## Extracted page text
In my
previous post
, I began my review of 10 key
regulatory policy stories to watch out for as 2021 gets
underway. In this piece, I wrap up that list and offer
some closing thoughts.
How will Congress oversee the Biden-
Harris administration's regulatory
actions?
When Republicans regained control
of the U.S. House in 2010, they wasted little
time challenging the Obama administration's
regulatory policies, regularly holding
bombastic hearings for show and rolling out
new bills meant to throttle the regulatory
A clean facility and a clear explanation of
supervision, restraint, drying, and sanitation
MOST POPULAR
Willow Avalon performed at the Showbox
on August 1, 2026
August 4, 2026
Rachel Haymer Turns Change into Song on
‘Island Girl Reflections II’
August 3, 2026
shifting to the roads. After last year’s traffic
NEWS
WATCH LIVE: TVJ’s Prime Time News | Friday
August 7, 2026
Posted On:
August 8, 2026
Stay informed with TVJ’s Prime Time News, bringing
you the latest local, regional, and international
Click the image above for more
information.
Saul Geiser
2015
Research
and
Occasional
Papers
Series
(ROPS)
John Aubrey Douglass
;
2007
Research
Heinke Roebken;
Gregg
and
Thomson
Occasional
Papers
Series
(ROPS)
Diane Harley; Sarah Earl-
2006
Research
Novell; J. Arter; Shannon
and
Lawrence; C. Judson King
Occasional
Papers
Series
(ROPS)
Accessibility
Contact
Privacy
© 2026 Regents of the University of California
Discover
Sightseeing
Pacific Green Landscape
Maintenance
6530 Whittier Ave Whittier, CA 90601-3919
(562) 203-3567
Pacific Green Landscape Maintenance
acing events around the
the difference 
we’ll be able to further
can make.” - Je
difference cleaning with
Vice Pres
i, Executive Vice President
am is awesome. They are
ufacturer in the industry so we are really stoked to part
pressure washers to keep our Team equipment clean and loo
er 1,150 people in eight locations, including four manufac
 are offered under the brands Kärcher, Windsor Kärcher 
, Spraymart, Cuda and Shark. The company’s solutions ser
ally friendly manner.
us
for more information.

## What is expected
Lay out the stretch from the start of the records through the line containing "on August 1, 2026" as a Markdown table with the columns Row and Text, leaving out any blank lines.

## Response to this exercise
| Row | Text |
|---|---|
| 1 | In my |
| 2 | previous post |
| 3 | , I began my review of 10 key |
| 4 | regulatory policy stories to watch out for as 2021 gets |
| 5 | underway. In this piece, I wrap up that list and offer |
| 6 | some closing thoughts. |
| 7 | How will Congress oversee the Biden- |
| 8 | Harris administration's regulatory |
| 9 | actions? |
| 10 | When Republicans regained control |
| 11 | of the U.S. House in 2010, they wasted little |
| 12 | time challenging the Obama administration's |
| 13 | regulatory policies, regularly holding |
| 14 | bombastic hearings for show and rolling out |
| 15 | new bills meant to throttle the regulatory |
| 16 | A clean facility and a clear explanation of |
| 17 | supervision, restraint, drying, and sanitation |
| 18 | MOST POPULAR |
| 19 | Willow Avalon performed at the Showbox |
| 20 | on August 1, 2026 |